“Vejo-me
aos 10, aos 20, aos 40 e poucos anos com alegre saudade. Claro que é possível.
Há sempre algo engraçado na dor da lembrança. Quando cheguei aos 70 anos,
chorei muito, choro acumulado. "Quanto tempo me resta? E no pouquinho de
vida antes
do fim, serei lúcido, serei lúcido? Esses riscos todos aí no rosto e no
pescoço, tantos e tão fundos... Tia Palma, você está por perto? Me ensina
alguma coisa nova, por favor, me ensina." E o choro vinha. E vinha.
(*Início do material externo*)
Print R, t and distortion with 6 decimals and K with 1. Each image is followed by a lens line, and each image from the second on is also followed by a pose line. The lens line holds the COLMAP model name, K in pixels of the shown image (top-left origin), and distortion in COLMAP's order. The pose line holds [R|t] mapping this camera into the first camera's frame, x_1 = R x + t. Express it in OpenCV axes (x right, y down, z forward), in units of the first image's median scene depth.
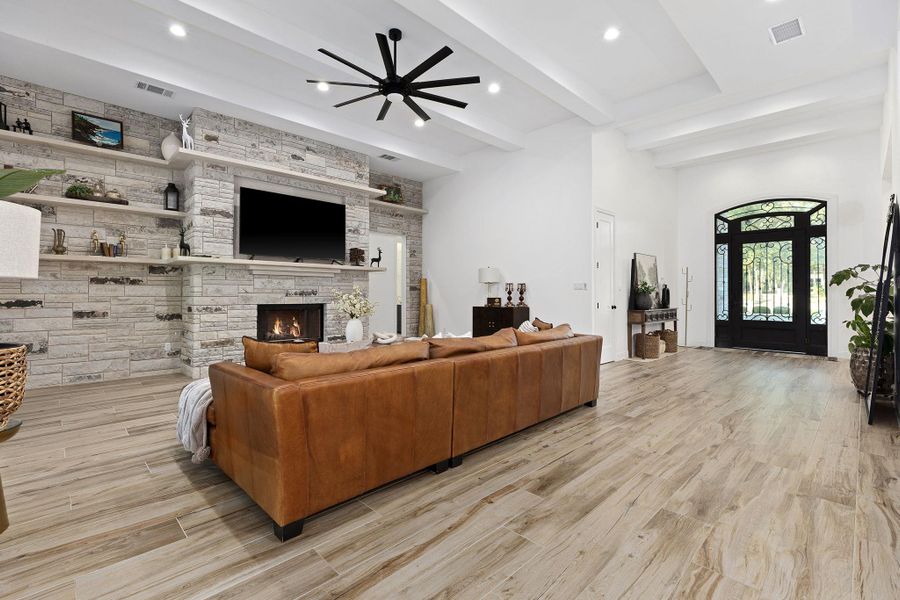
lens RADIAL K [[406.0, 0, 445.3], [0, 406.0, 288.2], [0, 0, 1]] dist [0.004807, 0.000319]
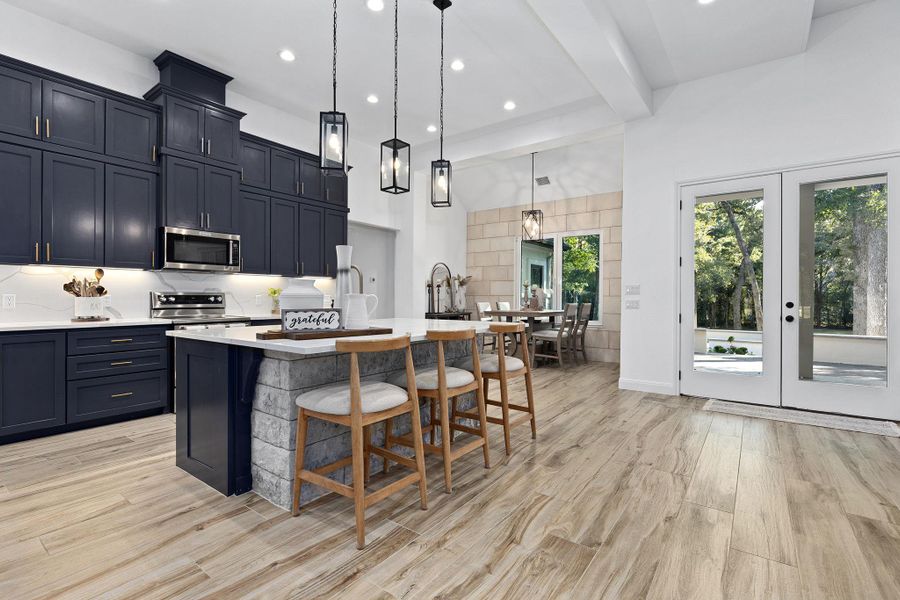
lens RADIAL K [[412.3, 0, 445.0], [0, 412.3, 295.0], [0, 0, 1]] dist [-0.002531, -0.000612]
pose [[-0.988644, -0.006777, -0.150124, 0.420880], [-0.004390, 0.999859, -0.016228, 0.006542], [0.150213, -0.015384, -0.988534, 0.576704]]
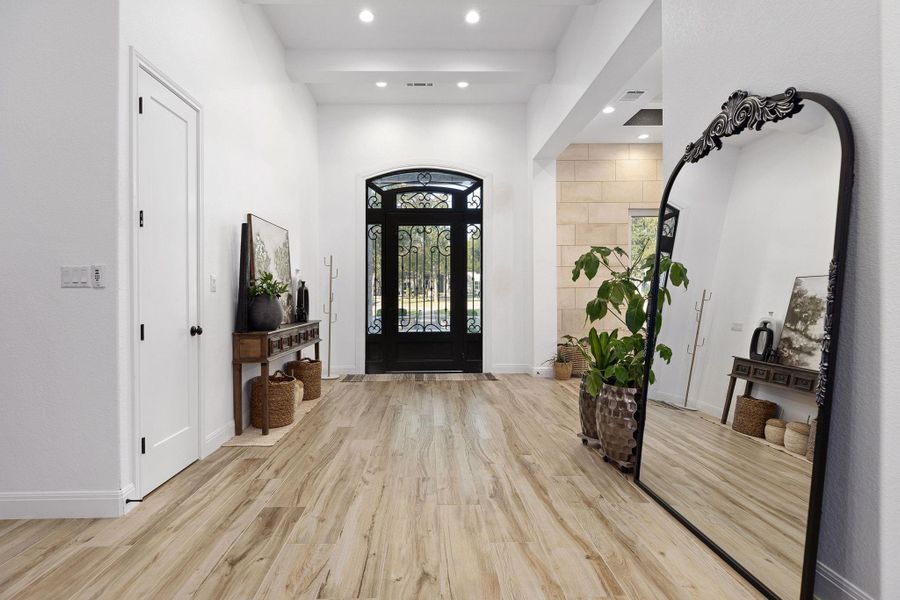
lens RADIAL K [[444.2, 0, 433.8], [0, 444.2, 286.3], [0, 0, 1]] dist [-0.004141, 0.001613]
pose [[0.684482, 0.006435, 0.729001, 0.238490], [0.000458, 0.999957, -0.009257, 0.005533], [-0.729030, 0.006670, 0.684450, 0.490033]]
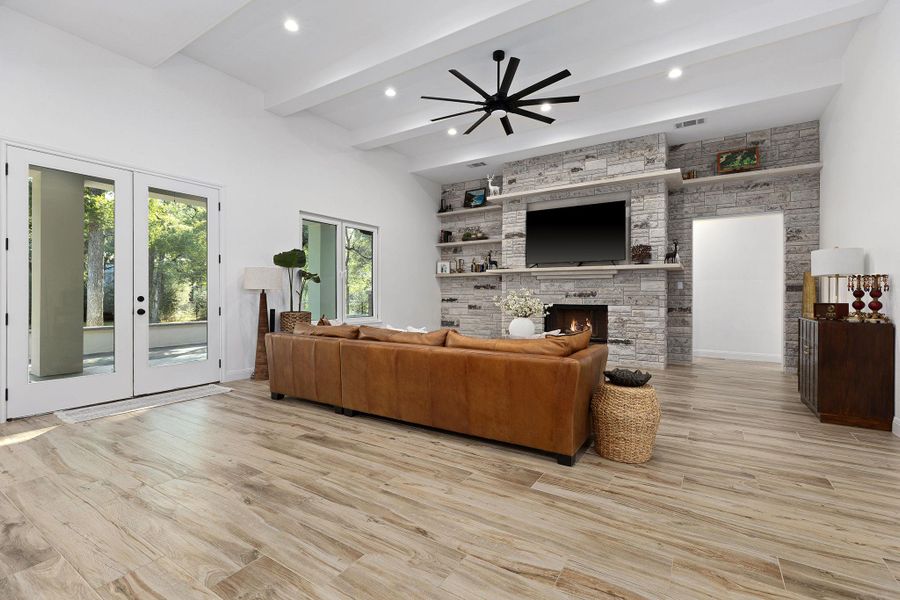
lens RADIAL K [[406.0, 0, 451.7], [0, 406.0, 293.6], [0, 0, 1]] dist [0.004807, 0.000319]
pose [[0.224452, -0.003340, -0.974479, 0.552671], [0.009241, 0.999956, -0.001299, 0.006594], [0.974441, -0.008713, 0.224473, 0.386227]]
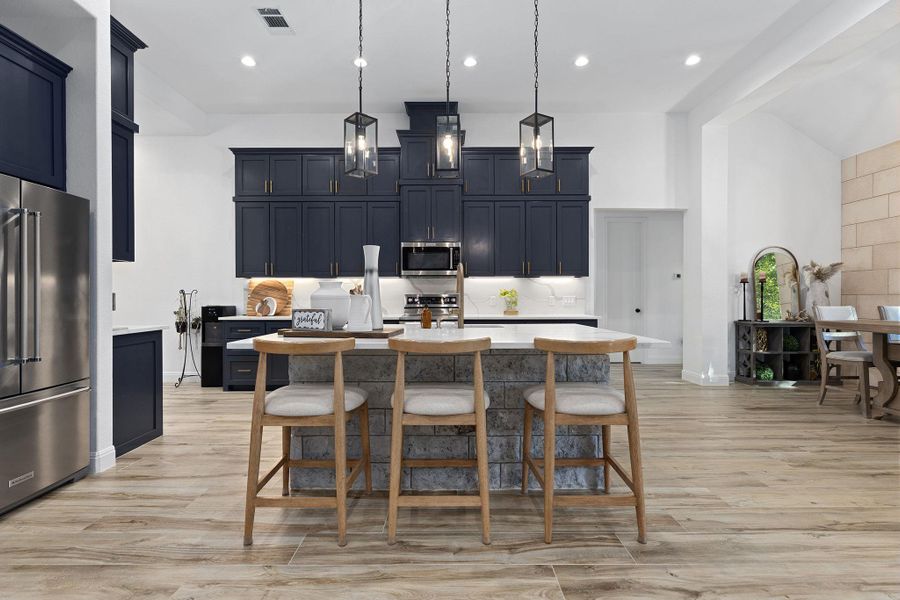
lens RADIAL K [[412.3, 0, 449.9], [0, 412.3, 297.9], [0, 0, 1]] dist [-0.002531, -0.000612]
pose [[-0.718644, -0.001577, 0.695377, 0.150555], [-0.008103, 0.999949, -0.006107, 0.004354], [-0.695331, -0.010024, -0.718620, 0.407489]]
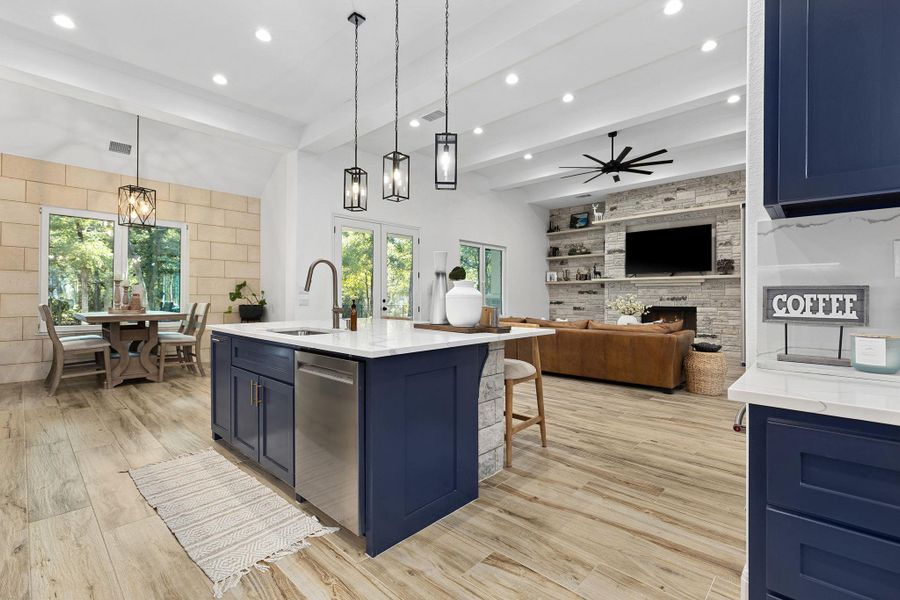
lens RADIAL K [[406.0, 0, 449.4], [0, 406.0, 295.0], [0, 0, 1]] dist [0.004807, 0.000319]
pose [[0.039540, -0.009364, -0.999174, 0.869325], [0.009191, 0.999917, -0.009008, 0.004907], [0.999176, -0.008827, 0.039623, 0.185376]]
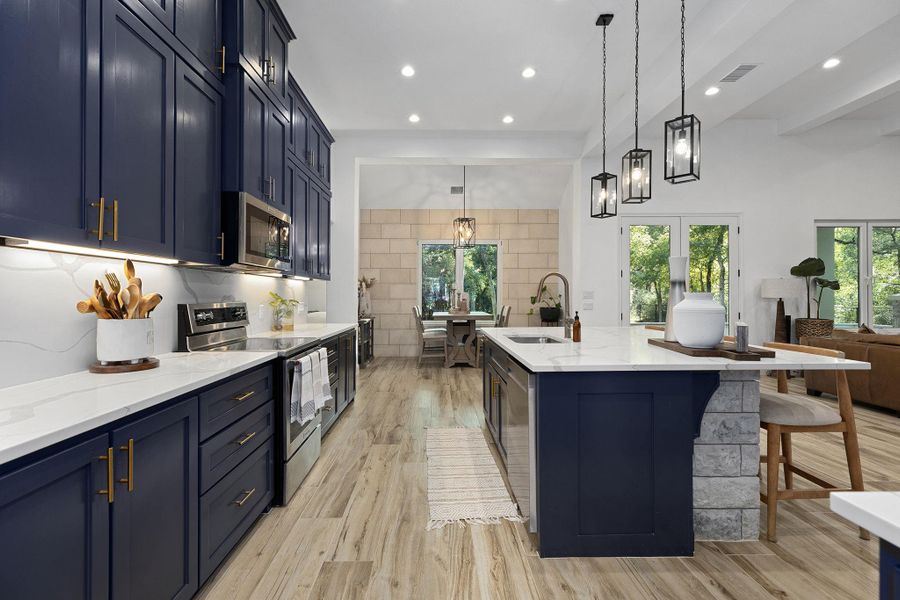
lens RADIAL K [[406.0, 0, 437.0], [0, 406.0, 297.9], [0, 0, 1]] dist [0.004807, 0.000319]
pose [[-0.695203, 0.002699, -0.718808, 0.856222], [0.010145, 0.999930, -0.006057, -0.007342], [0.718741, -0.011503, -0.695182, 0.287804]]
Incontido. Até que a voz - era a dela, tenho certeza - não fez drama, fez
comédia: "Brinque de dar nome de rio às suas rugas, Antonio." Comecei
a rir e a chorar ao mesmo tempo. "Que história é essa, Tia Palma?" Só
fui entender quando, de imediato, identifiquei o Ganges, o Nilo e o Amazonas caudalosos
em minha testa. E depois, o Tigre e o Eufrates - irmãos antiquíssimos -
descendo à direita e à esquerda do nariz. E também o Paraná, e o São Francisco.
No pescoço, altivos, o Tejo, o Tibre, o Tâmisa, o Volga e o Reno. Exultei ao
reconhecer o Sena, o Prata e todos os seus afluentes em volta dos olhos. Era
uma bela e estranha geografia. E chorei feito bobo ao ver aquele manancial de
água me correndo pelo rosto. Água doce.”